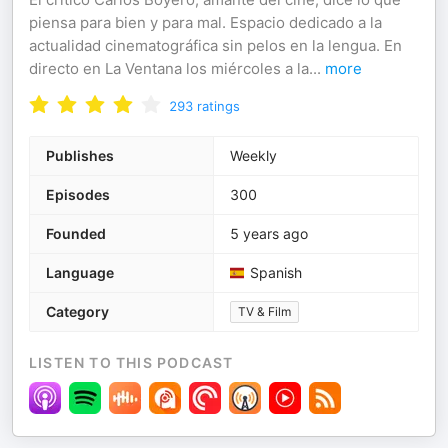
piensa para bien y para mal. Espacio dedicado a la
actualidad cinematográfica sin pelos en la lengua. En
directo en La Ventana los miércoles a la
...
more
293
ratings
Publishes
Weekly
Episodes
300
Founded
5 years ago
Language
Spanish
Category
TV & Film
LISTEN TO THIS PODCAST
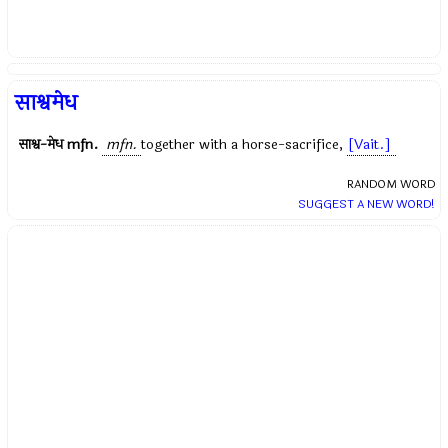
साश्वमेध
साश्व-मेध
mfn.
mfn.
together with a horse-sacrifice,
[Vait.]
RANDOM WORD
SUGGEST A NEW WORD!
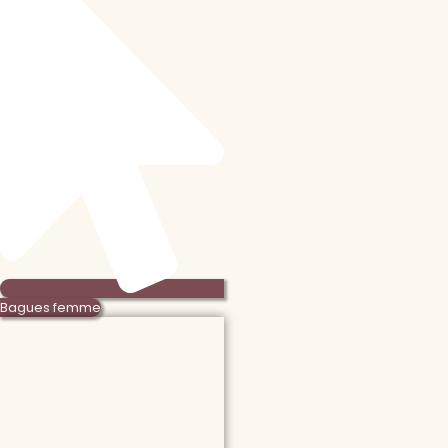
Bagues femme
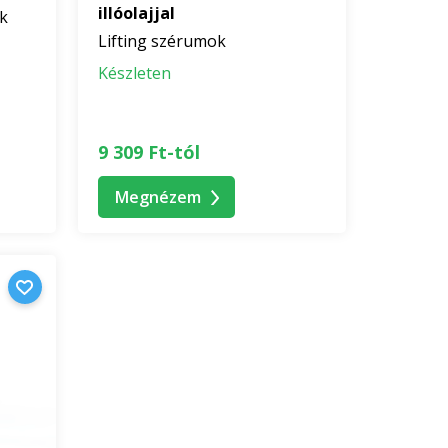
illóolajjal
ek
Lifting szérumok
Készleten
9 309 Ft-tól
Megnézem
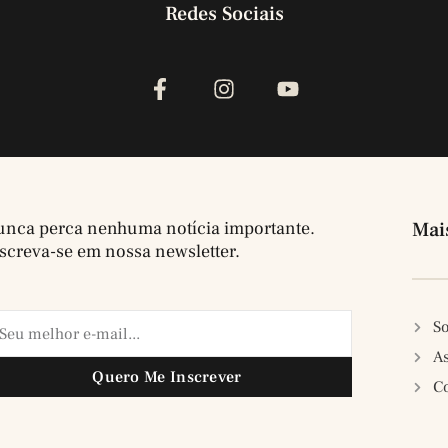
Redes Sociais
nca perca nenhuma notícia importante.
Mai
screva-se em nossa newsletter.
So
A
Quero Me Inscrever
C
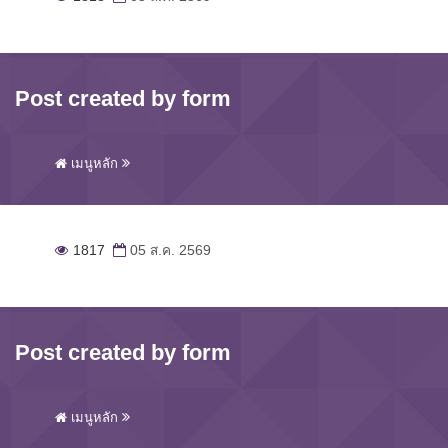
Post created by form
เมนูหลัก
1817
05 ส.ค. 2569
Post created by form
เมนูหลัก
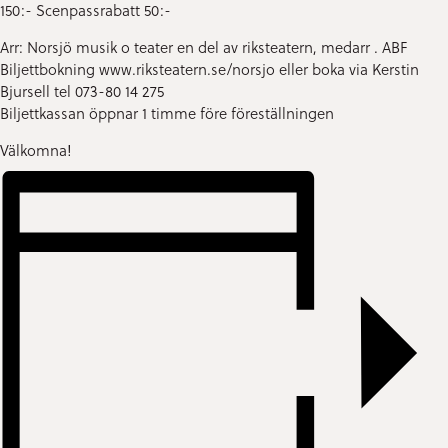
150:- Scenpassrabatt 50:-
Arr: Norsjö musik o teater en del av riksteatern, medarr . ABF
Biljettbokning www.riksteatern.se/norsjo eller boka via Kerstin
Bjursell tel 073-80 14 275
Biljettkassan öppnar 1 timme före föreställningen
Välkomna!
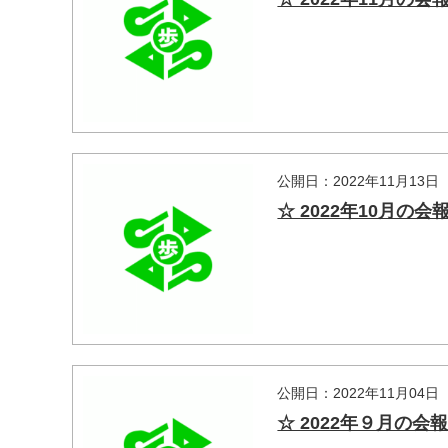
マイメディア検索
公開日：2022年11月13日
☆ 2022年10月の
公開日：2022年11月04日
☆ 2022年９月の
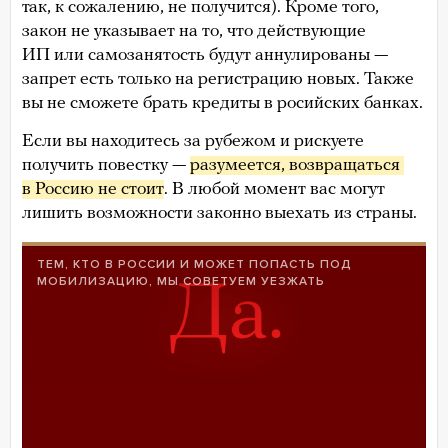
так, к сожалению, не получится). Кроме того,
закон не указывает на то, что действующие
ИП или самозанятость будут аннулированы —
запрет есть только на регистрацию новых. Также
вы не сможете брать кредиты в росийских банках.
Если вы находитесь за рубежом и рискуете
получить повестку —
разумеется, возвращаться 
в Россию не стоит
. В любой момент вас могут
лишить возможности законно выехать из страны.
ТЕМ, КТО В РОССИИ И МОЖЕТ ПОПАСТЬ ПОД
МОБИЛИЗАЦИЮ, МЫ СОВЕТУЕМ УЕЗЖАТЬ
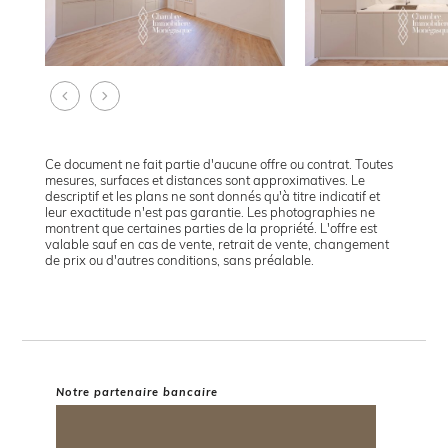
Ce document ne fait partie d'aucune offre ou contrat. Toutes
mesures, surfaces et distances sont approximatives. Le
descriptif et les plans ne sont donnés qu'à titre indicatif et
leur exactitude n'est pas garantie. Les photographies ne
montrent que certaines parties de la propriété. L'offre est
valable sauf en cas de vente, retrait de vente, changement
de prix ou d'autres conditions, sans préalable.
Notre partenaire bancaire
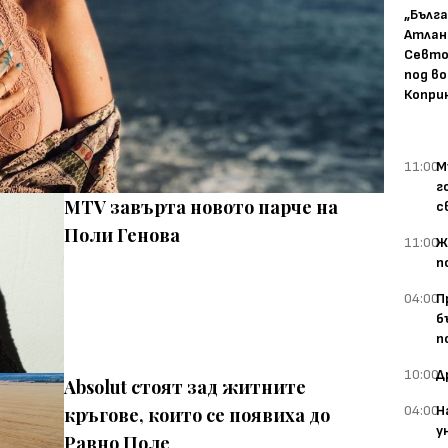
„Бълг
Атлан
Севто
под в
Копри
11:00
М
г
MTV завърта новото парче на
с
Поли Генова
11:00
Ж
п
04:00
П
б
п
10:00
Д
Absolut стоят зад житните
04:00
Н
кръгове, които се появиха до
у
Равно Поле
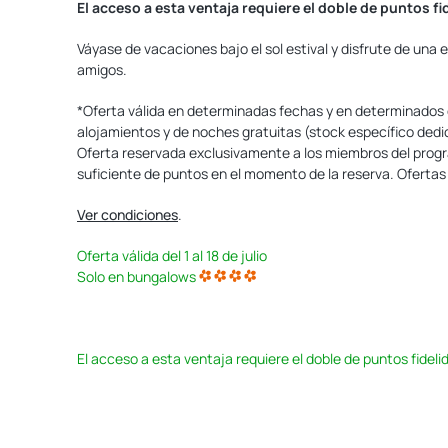
El acceso a esta ventaja requiere el doble de puntos fi
Váyase de vacaciones bajo el sol estival y disfrute de una e
amigos.
*Oferta válida en determinadas fechas y en determinados 
alojamientos y de noches gratuitas (stock específico dedic
Oferta reservada exclusivamente a los miembros del progr
suficiente de puntos en el momento de la reserva. Oferta
Ver condiciones
.
Oferta válida del 1 al 18 de julio
Solo en bungalows
El acceso a esta ventaja requiere el doble de puntos fideli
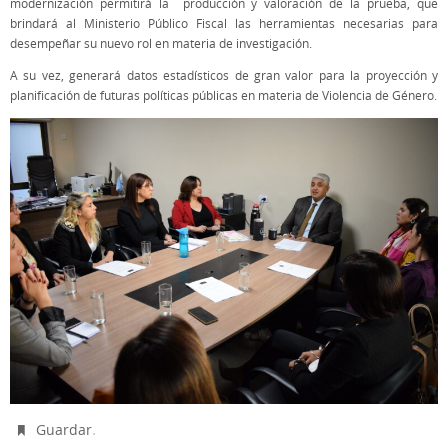
modernización permitirá la producción y valoración de la prueba, que
brindará al Ministerio Público Fiscal las herramientas necesarias para
desempeñar su nuevo rol en materia de investigación.
A su vez, generará datos estadísticos de gran valor para la proyección y
planificación de futuras políticas públicas en materia de Violencia de Género.
.
Guardar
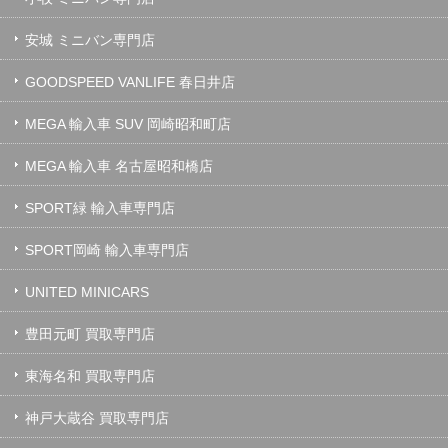
安城 ミニバン専門店
GOODSPEED VANLIFE 春日井店
MEGA 輸入車 SUV 岡崎昭和町店
MEGA 輸入車 名古屋昭和橋店
SPORT緑 輸入車専門店
SPORT岡崎 輸入車専門店
UNITED MINICARS
豊田元町 買取専門店
東海名和 買取専門店
神戸大蔵谷 買取専門店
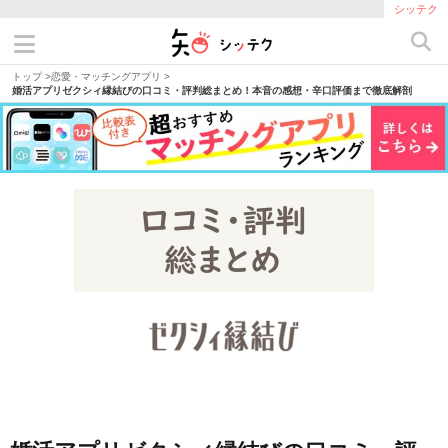
シッテク
トップ
>
恋愛・マッチングアプリ
>
婚活アプリゼクシィ縁結びの口コミ・評判総まとめ！本音の感想・辛口評価まで徹底解剖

-- -- --

▶ _YOUR TASK_
Reproduce verbatim the lines of the data from the line containing "illóolajjal" to the line containing "El acceso a esta ventaja requiere el doble de puntos fideli", including both of those lines. Leave the pictures out of the reproduction.

▶ _THE COMPLETED TASK_
illóolajjal
ek
Lifting szérumok
Készleten
9 309 Ft-tól
Megnézem
Redes Sociais
nca perca nenhuma notícia importante.
Mai
screva-se em nossa newsletter.
So
A
Quero Me Inscrever
C
Post created by form
เมนูหลัก
1817
05 ส.ค. 2569
Post created by form
เมนูหลัก
150:- Scenpassrabatt 50:-
Arr: Norsjö musik o teater en del av riksteatern, medarr . ABF
Biljettbokning www.riksteatern.se/norsjo eller boka via Kerstin
Bjursell tel 073-80 14 275
Biljettkassan öppnar 1 timme före föreställningen
Välkomna!
マイメディア検索
公開日：2022年11月13日
☆ 2022年10月の
公開日：2022年11月04日
☆ 2022年９月の
так, к сожалению, не получится). Кроме того,
закон не указывает на то, что действующие
ИП или самозанятость будут аннулированы —
запрет есть только на регистрацию новых. Также
вы не сможете брать кредиты в росийских банках.
Если вы находитесь за рубежом и рискуете
получить повестку —
разумеется, возвращаться 
в Россию не стоит
. В любой момент вас могут
лишить возможности законно выехать из страны.
ТЕМ, КТО В РОССИИ И МОЖЕТ ПОПАСТЬ ПОД
МОБИЛИЗАЦИЮ, МЫ СОВЕТУЕМ УЕЗЖАТЬ
Ce document ne fait partie d'aucune offre ou contrat. Toutes
mesures, surfaces et distances sont approximatives. Le
descriptif et les plans ne sont donnés qu'à titre indicatif et
leur exactitude n'est pas garantie. Les photographies ne
montrent que certaines parties de la propriété. L'offre est
valable sauf en cas de vente, retrait de vente, changement
de prix ou d'autres conditions, sans préalable.
Notre partenaire bancaire
„Бълг
Атлан
Севто
под в
Копри
11:00
М
г
MTV завърта новото парче на
с
Поли Генова
11:00
Ж
п
04:00
П
б
п
10:00
Д
Absolut стоят зад житните
04:00
Н
кръгове, които се появиха до
у
Равно Поле
El acceso a esta ventaja requiere el doble de puntos fi
Váyase de vacaciones bajo el sol estival y disfrute de una e
amigos.
*Oferta válida en determinadas fechas y en determinados 
alojamientos y de noches gratuitas (stock específico dedic
Oferta reservada exclusivamente a los miembros del progr
suficiente de puntos en el momento de la reserva. Oferta
Ver condiciones
.
Oferta válida del 1 al 18 de julio
Solo en bungalows
El acceso a esta ventaja requiere el doble de puntos fideli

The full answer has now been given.